La Fedil commence à parler télétravail tout en oubliant l’accord national concernant le télétravail négocié avec l’OGBL et l’UEL. Pourquoi la Fedil n’estime-t-elle pas qu’il faille tenir compte des négociations entre partenaires sociaux? Veut-elle recommencer le petit jeu que l’UEL a tenté de jouer sur la loi PAN, en voulant « négocier » unilatéralement? Ce point d’interrogation sera un test.
Ceci dit, tout n’est pas sombre dans ce dossier : l’intention commune de la Chambre des métiers et de la Chambre des salariés, de concert avec le ministre du Travail, de faire une analyse commune des industries 3.0 et 4.0 au Luxembourg, avec des instituts étrangers, est à saluer. Je soutiens cette volonté de structuration des enjeux du futur. Peut-être se trouve-t-on face aux prémices d’un nouveau modèle social du Luxembourg?
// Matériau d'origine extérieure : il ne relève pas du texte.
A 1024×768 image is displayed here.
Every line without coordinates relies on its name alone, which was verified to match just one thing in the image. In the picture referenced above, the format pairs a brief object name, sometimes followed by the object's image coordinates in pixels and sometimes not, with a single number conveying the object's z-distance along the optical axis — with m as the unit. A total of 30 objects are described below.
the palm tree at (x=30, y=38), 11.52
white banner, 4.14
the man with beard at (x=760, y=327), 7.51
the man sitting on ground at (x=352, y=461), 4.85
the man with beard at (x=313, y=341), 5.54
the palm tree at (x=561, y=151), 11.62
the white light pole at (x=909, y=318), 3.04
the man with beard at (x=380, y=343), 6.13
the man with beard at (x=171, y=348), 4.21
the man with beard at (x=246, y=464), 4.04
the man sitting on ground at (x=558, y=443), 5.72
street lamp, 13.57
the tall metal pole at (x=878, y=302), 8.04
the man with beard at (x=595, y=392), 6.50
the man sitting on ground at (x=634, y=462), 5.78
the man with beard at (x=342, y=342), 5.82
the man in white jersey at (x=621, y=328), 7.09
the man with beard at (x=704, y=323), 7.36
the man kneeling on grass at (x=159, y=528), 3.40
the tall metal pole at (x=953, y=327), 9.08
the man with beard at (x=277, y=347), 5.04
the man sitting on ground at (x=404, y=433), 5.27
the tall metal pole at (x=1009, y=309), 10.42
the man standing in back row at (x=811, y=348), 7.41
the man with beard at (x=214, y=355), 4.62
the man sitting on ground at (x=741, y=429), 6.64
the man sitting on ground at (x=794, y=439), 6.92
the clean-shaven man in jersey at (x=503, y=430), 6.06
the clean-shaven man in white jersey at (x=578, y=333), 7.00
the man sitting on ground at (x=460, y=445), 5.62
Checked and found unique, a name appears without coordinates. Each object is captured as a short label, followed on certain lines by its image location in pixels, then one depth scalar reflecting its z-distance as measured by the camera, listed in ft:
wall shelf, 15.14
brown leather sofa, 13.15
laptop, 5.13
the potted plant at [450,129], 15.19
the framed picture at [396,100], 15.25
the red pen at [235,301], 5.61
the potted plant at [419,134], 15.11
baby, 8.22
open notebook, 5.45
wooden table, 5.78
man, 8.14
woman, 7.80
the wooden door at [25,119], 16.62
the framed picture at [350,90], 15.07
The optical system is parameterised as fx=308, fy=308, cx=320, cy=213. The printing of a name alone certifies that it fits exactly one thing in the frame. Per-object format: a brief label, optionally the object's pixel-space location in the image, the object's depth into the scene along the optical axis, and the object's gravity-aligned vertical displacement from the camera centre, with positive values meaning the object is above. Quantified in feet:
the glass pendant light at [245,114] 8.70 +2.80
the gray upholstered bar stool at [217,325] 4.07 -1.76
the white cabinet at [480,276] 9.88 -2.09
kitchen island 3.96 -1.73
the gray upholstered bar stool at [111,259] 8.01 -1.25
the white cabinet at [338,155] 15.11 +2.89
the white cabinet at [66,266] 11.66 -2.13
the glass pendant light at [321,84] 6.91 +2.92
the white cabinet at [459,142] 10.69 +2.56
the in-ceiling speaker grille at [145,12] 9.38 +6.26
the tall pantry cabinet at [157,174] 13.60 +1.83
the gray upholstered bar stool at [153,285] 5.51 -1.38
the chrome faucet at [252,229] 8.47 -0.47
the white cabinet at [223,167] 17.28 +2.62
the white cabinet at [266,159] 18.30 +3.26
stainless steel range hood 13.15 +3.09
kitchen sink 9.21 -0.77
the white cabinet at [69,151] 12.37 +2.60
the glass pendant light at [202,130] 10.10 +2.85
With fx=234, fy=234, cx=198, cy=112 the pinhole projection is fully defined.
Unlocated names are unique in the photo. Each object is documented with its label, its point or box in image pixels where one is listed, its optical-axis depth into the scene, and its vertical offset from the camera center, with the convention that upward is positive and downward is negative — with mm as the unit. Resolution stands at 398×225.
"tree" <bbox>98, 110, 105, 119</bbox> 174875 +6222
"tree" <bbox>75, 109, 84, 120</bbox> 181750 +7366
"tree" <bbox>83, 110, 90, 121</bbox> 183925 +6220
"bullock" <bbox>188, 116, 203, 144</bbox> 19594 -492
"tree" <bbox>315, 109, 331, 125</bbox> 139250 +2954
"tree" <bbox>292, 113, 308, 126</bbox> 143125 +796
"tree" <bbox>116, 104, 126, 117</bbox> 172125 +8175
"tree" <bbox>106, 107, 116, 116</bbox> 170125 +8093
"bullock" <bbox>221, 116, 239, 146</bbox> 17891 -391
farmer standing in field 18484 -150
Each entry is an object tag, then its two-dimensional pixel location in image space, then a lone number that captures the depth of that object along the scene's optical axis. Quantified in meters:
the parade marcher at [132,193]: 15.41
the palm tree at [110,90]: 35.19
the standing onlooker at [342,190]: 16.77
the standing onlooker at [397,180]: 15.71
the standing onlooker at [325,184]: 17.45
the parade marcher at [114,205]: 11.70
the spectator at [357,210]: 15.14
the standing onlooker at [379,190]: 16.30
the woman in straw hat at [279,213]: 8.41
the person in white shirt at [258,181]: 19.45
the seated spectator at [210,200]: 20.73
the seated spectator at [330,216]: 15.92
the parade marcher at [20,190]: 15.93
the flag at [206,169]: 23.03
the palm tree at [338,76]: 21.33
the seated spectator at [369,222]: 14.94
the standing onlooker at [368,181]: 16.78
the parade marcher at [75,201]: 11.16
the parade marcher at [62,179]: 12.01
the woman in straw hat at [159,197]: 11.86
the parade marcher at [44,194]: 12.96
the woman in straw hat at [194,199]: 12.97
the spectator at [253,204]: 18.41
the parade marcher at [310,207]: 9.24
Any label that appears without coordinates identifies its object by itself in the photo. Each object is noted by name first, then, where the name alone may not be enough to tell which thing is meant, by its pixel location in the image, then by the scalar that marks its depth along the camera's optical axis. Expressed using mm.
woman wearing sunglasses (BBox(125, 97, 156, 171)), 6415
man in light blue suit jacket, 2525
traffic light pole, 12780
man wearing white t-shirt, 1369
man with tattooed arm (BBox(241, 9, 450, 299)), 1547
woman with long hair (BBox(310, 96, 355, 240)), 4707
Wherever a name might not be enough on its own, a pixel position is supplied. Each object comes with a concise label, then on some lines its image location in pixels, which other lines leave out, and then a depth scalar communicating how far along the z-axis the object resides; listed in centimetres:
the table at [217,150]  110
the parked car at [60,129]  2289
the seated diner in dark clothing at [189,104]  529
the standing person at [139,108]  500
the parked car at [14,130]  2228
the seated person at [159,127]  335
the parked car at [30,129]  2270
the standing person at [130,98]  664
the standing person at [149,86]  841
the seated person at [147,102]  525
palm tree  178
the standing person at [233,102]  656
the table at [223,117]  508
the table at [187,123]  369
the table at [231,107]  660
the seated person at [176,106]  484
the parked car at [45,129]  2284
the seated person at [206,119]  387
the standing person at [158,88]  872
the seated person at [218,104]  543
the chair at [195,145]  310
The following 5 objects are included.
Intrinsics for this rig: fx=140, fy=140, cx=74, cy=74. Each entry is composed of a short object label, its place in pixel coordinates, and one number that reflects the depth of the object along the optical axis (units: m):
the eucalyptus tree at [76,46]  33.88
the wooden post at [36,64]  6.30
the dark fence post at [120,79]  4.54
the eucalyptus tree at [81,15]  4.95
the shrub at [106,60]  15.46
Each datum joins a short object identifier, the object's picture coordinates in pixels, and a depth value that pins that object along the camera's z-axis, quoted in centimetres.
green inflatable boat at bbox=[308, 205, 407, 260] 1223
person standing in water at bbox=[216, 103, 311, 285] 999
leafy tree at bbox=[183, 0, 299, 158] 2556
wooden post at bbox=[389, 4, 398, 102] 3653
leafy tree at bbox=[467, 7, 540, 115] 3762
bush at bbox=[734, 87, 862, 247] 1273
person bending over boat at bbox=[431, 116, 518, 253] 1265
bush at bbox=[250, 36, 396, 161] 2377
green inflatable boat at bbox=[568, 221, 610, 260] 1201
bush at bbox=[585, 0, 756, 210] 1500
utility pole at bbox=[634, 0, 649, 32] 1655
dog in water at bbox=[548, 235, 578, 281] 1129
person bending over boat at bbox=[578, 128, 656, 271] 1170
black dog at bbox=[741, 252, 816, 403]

Quelles revendications formulez-vous par rapport à la réforme fiscale?
L’OGBL maintient, entre autres, sa revendication d’introduction d’un automatisme de l’adaptation du barème des personnes physiques à l’inflation. Nous appelons également à la défiscalisation du SSM. Sur le point de la discrimination des frontaliers mariés, nous sommes en attente du retour que le ministre des Finances nous a promis.
Pour conclure : que dire sur l’Europe sociale?
Tout reste à faire, après des années de politiques européennes d’austérité erronées qui ont mené l’UE dans cette crise sans précédent.